According to our assumption, the east coast of India directly adjoined the west coast of Australia. The former also displays an abrupt fracture of the plateau of gneiss, which only suffers an interruption in the narrow trough-like Godavari coalfield, composed of Lower Gondwana strata. Along the coast the Upper Gondwana beds lie unconformably on their edges. A platform of gneiss, with a rolling surface similar to that of India and Africa, is also found in West Australia. Along the coast it dips towards the sea with a long precipitous slope—the Darling range and its northern extension. In front of the steep slope is a depressed flat strip of land built of Palæozoic and Mesozoic strata which is cut through by basalt in a few places. In front of this again is a narrow strip of gneiss which occasionally disappears. On the River Irwin the strata are also coal-bearing. The strike of the folding of the gneiss in Australia is usually directed in a meridional direction, and would be converted to north-east and south-west when joined to India, and therefore parallel with the principal trend-line there.

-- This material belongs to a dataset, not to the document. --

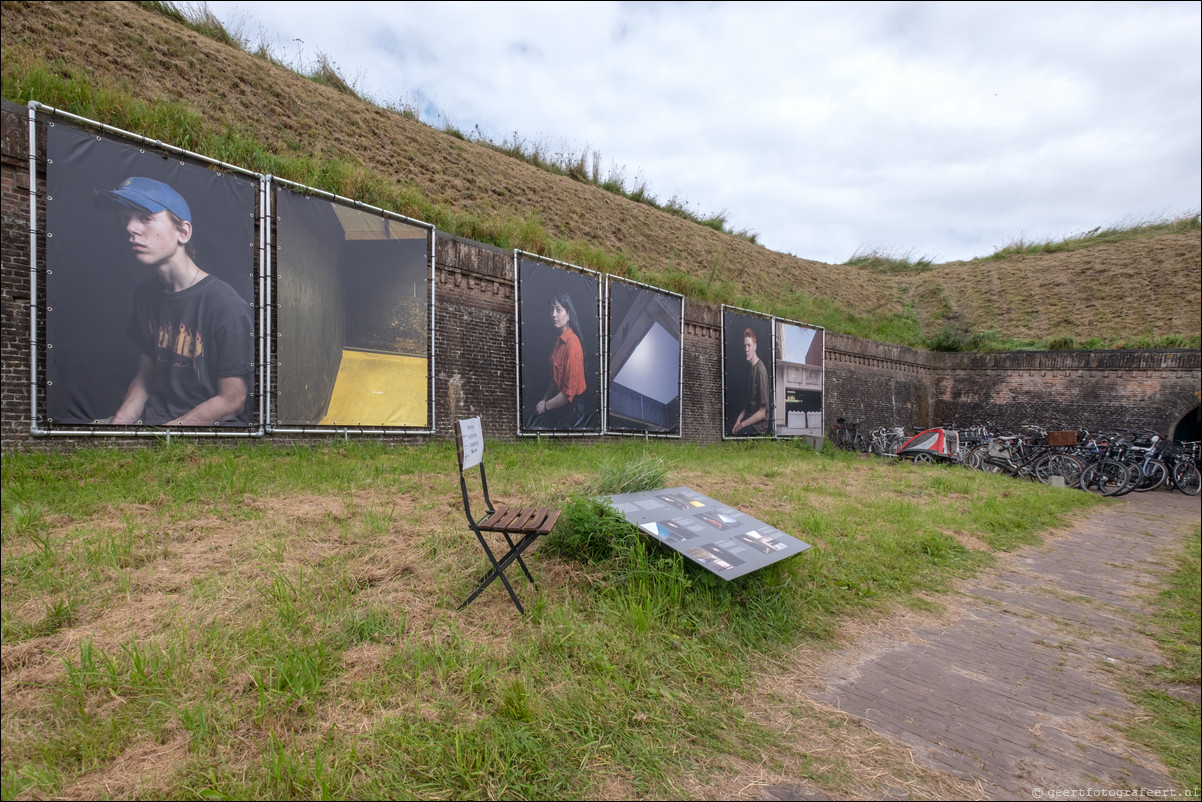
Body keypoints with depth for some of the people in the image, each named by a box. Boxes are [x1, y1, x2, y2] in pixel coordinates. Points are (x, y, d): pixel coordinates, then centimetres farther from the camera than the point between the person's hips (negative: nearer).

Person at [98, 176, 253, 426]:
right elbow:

In the east of Australia the Cordilleras, mainly folded in the Carboniferous, run from south to north along the coast, and terminate in echeloned folds which retreat successively westwards, and individually always run approximately north to south. This, as in the echelon of folds between the Hindu Kush and Lake Baikal, shows the lateral limit of the compression; the gigantic Andean folding, commencing in Alaska and traversing four continents,[1] reaches its end here.

  1. North and South America, Antarctica and Australia.